Problem details >>
Retype exactly what appears below from the line containing "40: (506, 65, 144.97)" down to the line containing "15: (478, 242, 149.01)", keeping both end lines. Do not include pictures.
= = = = =
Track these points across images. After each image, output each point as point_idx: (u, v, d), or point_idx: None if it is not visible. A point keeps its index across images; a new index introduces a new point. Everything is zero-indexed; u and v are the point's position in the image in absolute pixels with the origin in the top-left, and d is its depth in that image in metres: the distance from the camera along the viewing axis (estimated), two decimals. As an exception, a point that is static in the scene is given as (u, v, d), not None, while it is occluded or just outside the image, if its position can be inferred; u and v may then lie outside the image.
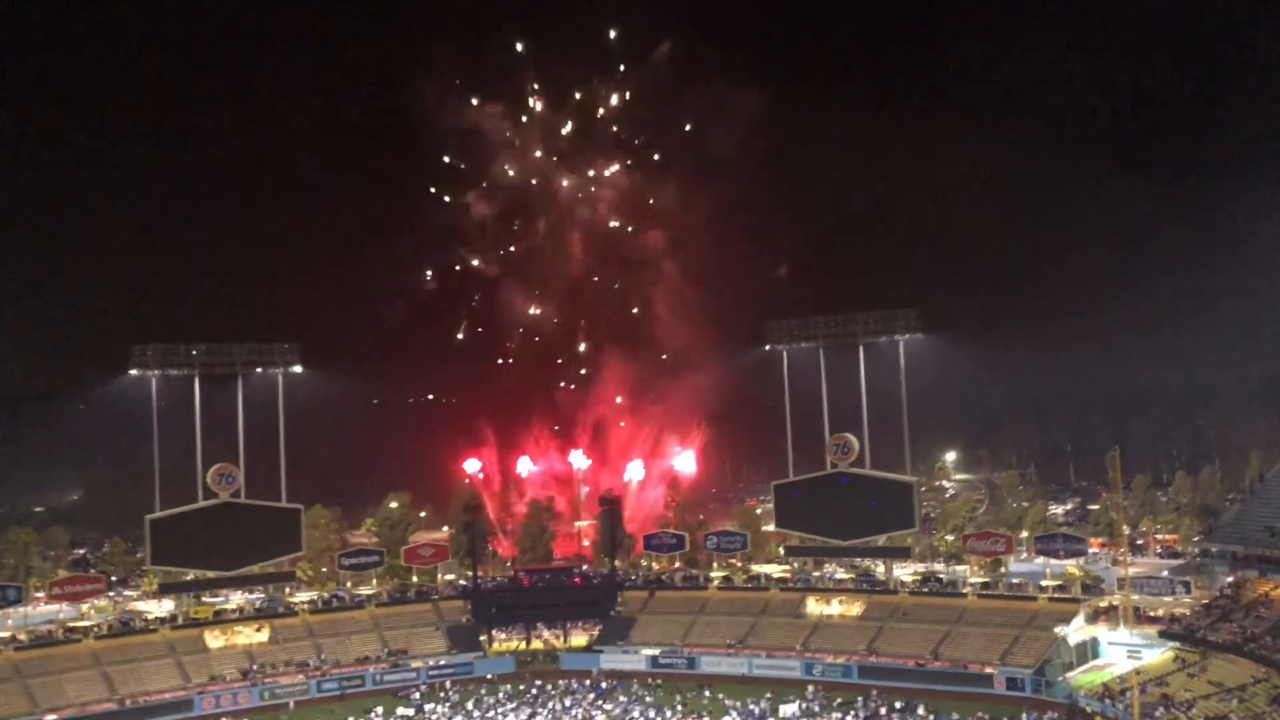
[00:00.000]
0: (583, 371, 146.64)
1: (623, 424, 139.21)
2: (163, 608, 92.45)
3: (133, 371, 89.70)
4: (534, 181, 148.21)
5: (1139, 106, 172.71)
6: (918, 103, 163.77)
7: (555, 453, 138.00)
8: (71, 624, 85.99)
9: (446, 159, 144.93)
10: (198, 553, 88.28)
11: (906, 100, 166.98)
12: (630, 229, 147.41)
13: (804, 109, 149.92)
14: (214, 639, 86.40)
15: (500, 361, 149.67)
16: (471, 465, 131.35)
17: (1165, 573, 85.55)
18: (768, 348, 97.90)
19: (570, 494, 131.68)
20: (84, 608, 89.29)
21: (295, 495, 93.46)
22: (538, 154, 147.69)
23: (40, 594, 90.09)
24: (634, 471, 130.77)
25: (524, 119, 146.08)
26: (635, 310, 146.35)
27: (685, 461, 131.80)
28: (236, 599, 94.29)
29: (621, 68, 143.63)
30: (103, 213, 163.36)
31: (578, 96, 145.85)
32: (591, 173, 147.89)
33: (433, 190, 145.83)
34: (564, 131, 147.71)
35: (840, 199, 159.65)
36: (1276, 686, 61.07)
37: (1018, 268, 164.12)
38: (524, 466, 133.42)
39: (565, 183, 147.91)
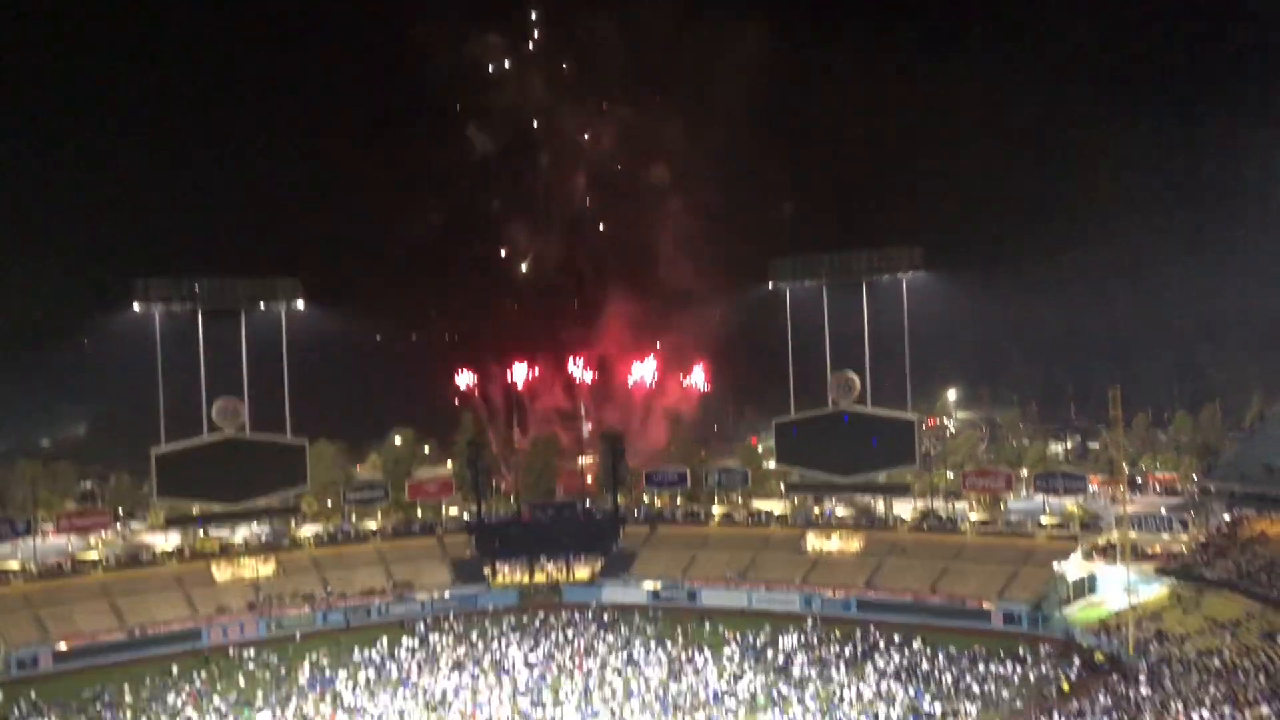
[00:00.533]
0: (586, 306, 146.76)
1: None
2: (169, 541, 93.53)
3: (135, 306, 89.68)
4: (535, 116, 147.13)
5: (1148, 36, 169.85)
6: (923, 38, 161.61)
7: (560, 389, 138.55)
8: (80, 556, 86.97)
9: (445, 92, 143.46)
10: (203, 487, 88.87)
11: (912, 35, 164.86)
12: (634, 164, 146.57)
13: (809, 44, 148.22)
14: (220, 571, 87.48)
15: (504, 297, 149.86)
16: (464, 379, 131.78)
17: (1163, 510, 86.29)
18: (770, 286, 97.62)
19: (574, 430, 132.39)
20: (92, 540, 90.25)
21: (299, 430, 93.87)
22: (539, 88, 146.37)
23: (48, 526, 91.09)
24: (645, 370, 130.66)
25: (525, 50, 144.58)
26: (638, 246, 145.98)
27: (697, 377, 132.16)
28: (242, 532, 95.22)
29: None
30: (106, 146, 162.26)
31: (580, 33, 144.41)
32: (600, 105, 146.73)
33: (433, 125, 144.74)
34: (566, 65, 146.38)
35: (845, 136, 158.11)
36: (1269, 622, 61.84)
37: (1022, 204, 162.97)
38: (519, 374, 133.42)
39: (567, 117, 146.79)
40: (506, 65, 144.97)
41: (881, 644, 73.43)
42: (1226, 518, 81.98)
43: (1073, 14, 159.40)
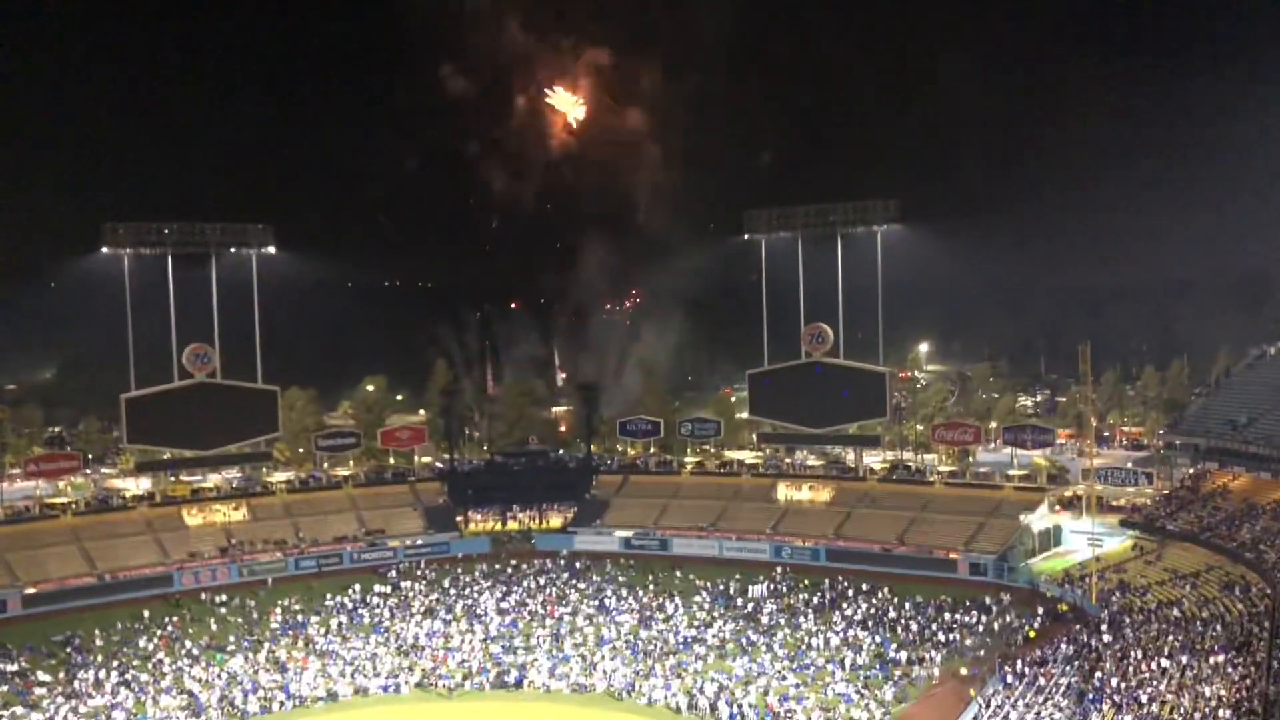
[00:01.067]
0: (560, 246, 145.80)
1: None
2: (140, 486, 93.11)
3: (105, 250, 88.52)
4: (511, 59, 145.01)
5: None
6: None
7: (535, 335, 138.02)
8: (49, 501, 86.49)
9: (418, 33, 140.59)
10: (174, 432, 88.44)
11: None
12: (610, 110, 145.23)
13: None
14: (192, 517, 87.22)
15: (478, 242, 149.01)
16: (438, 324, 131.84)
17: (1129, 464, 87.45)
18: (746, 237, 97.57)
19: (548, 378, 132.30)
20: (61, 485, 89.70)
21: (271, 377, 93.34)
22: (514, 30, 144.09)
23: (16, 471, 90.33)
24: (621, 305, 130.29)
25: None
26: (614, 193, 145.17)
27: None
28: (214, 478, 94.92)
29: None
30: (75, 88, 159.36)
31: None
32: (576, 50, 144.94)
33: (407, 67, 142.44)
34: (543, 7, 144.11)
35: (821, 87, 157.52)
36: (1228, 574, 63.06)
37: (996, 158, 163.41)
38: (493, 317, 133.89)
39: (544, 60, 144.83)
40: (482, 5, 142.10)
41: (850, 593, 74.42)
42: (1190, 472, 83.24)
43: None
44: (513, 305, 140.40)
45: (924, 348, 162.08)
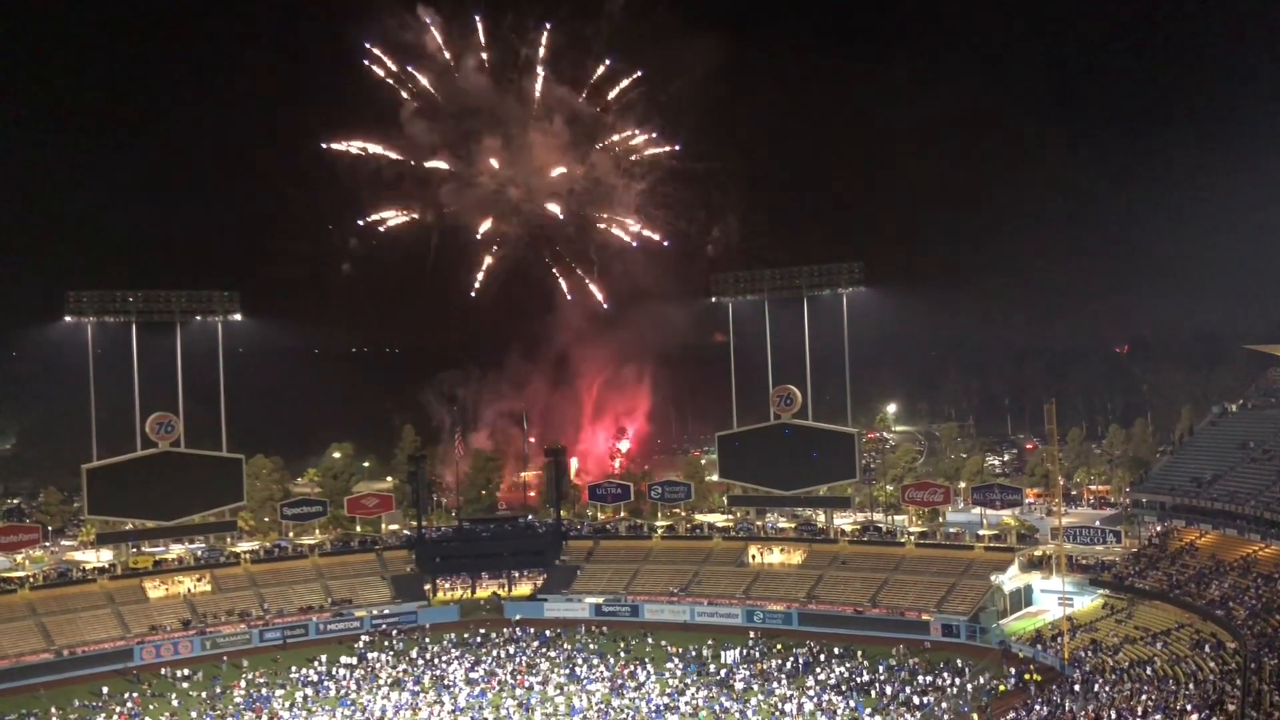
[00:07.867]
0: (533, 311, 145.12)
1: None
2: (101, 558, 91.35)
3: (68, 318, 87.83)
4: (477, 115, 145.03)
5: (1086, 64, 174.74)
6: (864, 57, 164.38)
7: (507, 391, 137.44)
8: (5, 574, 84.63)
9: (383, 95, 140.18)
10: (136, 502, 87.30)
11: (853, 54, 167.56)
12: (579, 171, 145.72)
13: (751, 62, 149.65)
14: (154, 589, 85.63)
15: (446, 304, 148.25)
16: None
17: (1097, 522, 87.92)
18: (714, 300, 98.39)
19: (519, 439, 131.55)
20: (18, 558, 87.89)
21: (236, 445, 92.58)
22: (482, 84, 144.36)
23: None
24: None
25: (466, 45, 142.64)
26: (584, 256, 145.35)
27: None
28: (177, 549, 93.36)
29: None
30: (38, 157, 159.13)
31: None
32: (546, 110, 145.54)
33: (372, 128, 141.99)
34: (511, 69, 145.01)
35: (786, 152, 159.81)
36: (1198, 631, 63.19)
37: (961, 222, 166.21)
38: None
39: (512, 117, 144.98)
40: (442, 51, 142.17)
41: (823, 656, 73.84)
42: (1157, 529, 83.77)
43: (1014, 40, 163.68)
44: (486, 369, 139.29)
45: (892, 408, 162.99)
= = = = =
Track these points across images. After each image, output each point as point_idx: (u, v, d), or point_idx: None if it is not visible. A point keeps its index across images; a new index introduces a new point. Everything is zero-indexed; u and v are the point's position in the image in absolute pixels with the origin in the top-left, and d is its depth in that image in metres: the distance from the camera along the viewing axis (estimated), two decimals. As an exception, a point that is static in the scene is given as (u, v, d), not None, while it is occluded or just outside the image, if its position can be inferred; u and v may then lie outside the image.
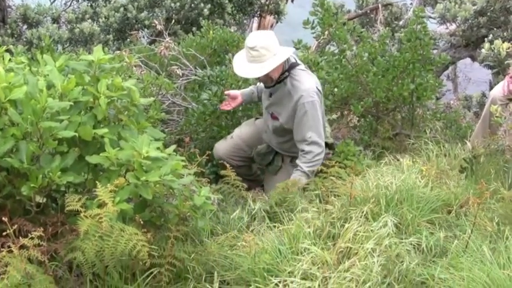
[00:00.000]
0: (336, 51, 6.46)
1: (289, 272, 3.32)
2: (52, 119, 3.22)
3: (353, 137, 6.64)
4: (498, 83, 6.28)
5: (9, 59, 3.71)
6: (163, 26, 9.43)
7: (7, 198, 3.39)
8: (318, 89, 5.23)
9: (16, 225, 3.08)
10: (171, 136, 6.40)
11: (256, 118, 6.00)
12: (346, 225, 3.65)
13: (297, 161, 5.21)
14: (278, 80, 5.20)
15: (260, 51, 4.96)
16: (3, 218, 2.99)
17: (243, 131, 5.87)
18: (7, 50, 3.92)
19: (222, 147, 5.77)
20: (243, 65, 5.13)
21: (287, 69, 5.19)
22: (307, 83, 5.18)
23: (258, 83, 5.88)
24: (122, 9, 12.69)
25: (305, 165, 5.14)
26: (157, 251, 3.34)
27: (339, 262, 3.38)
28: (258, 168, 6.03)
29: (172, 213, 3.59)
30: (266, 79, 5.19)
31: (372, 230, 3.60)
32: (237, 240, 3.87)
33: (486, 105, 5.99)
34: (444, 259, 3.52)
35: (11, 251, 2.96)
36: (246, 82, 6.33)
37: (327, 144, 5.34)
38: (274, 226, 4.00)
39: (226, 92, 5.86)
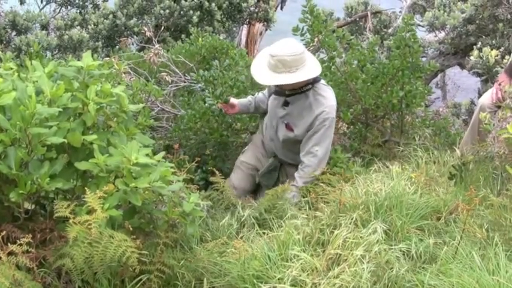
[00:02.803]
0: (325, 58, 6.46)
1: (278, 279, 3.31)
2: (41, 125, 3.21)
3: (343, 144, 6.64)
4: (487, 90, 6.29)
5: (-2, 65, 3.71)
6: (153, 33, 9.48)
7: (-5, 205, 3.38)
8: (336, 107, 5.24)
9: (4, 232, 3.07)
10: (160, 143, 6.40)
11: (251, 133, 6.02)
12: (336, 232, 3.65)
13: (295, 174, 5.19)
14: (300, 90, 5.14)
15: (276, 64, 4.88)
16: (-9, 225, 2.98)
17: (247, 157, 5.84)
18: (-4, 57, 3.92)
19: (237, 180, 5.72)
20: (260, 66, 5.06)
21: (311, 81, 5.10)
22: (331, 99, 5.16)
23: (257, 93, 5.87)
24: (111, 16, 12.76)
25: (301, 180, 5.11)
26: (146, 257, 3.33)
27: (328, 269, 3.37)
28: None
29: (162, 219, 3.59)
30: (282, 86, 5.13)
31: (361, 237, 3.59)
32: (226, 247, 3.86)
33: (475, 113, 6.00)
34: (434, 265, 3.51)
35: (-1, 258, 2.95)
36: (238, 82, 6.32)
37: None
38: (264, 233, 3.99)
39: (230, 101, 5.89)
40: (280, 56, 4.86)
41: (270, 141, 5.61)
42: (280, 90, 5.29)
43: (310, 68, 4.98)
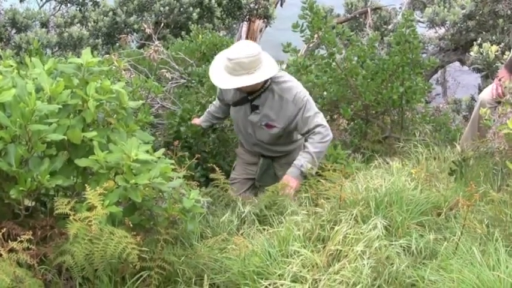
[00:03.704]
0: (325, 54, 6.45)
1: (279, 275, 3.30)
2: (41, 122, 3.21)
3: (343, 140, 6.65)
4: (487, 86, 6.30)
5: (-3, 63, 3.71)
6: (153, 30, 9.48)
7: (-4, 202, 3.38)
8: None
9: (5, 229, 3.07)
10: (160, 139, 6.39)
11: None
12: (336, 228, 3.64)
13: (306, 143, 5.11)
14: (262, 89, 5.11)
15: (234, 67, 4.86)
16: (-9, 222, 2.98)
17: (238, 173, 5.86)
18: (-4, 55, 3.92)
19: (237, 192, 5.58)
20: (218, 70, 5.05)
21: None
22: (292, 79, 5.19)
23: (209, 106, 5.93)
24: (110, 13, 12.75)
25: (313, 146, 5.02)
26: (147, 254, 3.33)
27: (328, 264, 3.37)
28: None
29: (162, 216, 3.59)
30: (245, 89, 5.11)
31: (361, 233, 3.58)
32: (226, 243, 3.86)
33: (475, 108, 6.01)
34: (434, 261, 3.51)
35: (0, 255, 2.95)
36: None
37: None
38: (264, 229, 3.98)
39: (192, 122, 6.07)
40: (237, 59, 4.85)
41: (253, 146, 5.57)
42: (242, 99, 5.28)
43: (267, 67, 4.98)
= = = = =
Answer to this exercise >>
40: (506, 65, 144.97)
41: (881, 644, 73.43)
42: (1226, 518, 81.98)
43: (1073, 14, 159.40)
[00:01.067]
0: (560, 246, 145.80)
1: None
2: (140, 486, 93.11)
3: (105, 250, 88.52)
4: (511, 59, 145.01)
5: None
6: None
7: (535, 335, 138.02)
8: (49, 501, 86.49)
9: (418, 33, 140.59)
10: (174, 432, 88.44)
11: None
12: (610, 110, 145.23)
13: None
14: (192, 517, 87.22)
15: (478, 242, 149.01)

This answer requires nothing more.